J. L. — Comment définiriez-vous le dessin aujourd’hui ?

B. J. −— Il n’y a pas une mais des définitions. On avance souvent que le dessin est l’expression la plus directe et la plus rapide de l’idée de l’artiste et qu’il est donc plus authentique mais il permet aussi de prendre plus de risque et de tenter des expériences car la mise en œuvre est peu coûteuse. Ces définitions sont insuffisantes pour les artistes qui ne font que du dessin. Leurs dessins sont des œuvres abouties qui représentent parfois un long travail... Dans l’exposition, il y a une majorité d’artistes qui font du dessin leur médium principal.

J. L. — Qu’est-ce qu’une belle collection ? La rareté des pièces ou la qualité du collectionneur ?

B. J. — Une belle collection, c’est la qualité des pièces et le fil qui se tisse entre les œuvres. C’est la cohérence d’un choix qui donne plus à voir encore.

J. L. — Si je vous demandais de citer une autre collection de dessins, aujourd’hui ?

B. J. — Dans les collections vraiment importantes dont j’ai pu voir un choix récemment, j’aime beaucoup celle d’Antoine de Galbert [5], elle est très cohérente, très monomaniaque.

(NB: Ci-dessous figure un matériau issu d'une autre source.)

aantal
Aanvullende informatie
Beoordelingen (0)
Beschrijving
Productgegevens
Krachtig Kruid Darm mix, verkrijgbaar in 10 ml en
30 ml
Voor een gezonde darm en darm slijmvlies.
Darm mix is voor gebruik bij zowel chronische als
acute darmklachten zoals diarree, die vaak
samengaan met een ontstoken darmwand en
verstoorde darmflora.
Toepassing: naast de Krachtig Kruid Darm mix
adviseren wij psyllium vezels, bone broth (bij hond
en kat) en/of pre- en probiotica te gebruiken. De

C’est bien de découvrir des choses, de voir dans une collection de très belles œuvres et puis au fil du temps, des surprises, qu’elles soient bonnes ou mauvaises d’ailleurs.
Et puis, je pense à un autre exemple : ce n’est pas une collection mais une exposition.
Paul van der Eerden a organisé une exposition au musée Boijmans (de Rotterdam où l’artiste habite). Il a fait un choix parmi les dessins du musée, un autre choix d’œuvres dans la collection ABCD [6], des photos de Gilgian Gelzer, de Pierre Molinier, des dessins de Trenkwalder et puis des caricatures et des dessins de Puvis. C’était un choix très remarquable car c’était le choix de Paul van der Eerden. On comprenait en regardant cette exposition qu’il y avait une cohérence, un choix très singulier.

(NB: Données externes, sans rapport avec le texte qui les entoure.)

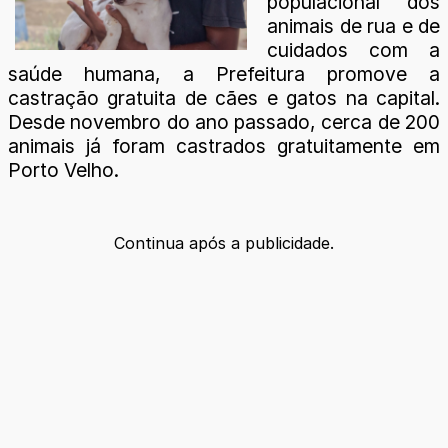
populacional dos
animais de rua e de
cuidados com a
saúde humana, a Prefeitura promove a
castração gratuita de cães e gatos na capital.
Desde novembro do ano passado, cerca de 200
animais já foram castrados gratuitamente em
Porto Velho.
Continua após a publicidade.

J. L. — Votre collection continue-t-elle à s’enrichir ? Ses dernières rencontres ?

B. J. — Oui, j’ai toujours en tête des idées d’achats qui parfois se concrétisent. Mes deux derniers achats sont deux dessins de Mamadou Cissé et un de Gabriele Chiari qui sont exposés à Angers. J’aime bien présenter les deux en même temps car on est encore dans la filiation de Chaissac et de Newman.


[1Le titre sonne comme une étrangeté. La boîte du jeu contient des gravures perforées et des oB. J.ets façonnés à partir de tronçons de poteaux télégraphiques que l’on peut fixer soi-même dans les trous de chaque gravure. Pour François Bouillon qui utilise autant la peinture, le dessin et la photographie que les oB. J.ets dans son travail, le jeu représente sa première installation.

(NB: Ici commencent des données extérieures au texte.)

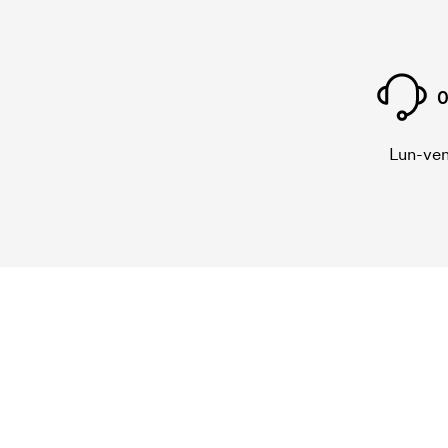
0
Lun-ven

[2Mémoire de maîtrise en histoire de l’art de Nicolas Tourre, 2002, Université de Montpellier III

[3Né à Lyon en 1824 et mort à Paris en 1898, c’est un des grands peintres muralistes de la fin du dix-neuvième siècle (peintures murales à la Sorbonne, au Panthéon etc..). Considéré comme un précurseur de l’art moderne, il laisse un grand nombre de toiles, dessins, sculptures et gravures, en partie au Musée d’Orsay.

[4Marcel Lubac est directeur artistique de la maison d’art contemporain Chaillioux à Fresnes (94).

[5Antoine de Galbert a créé en 2004, 10 boulevard de la Bastille,à Paris, la Maison rouge, fondation dédiée à la création actuelle et qui organise - entre autres - trois à six expositions par an.

[6ABCD (Art Brut Connaissance et Diffusion) association et collection d’art brut, réunie par Bruno Decharme.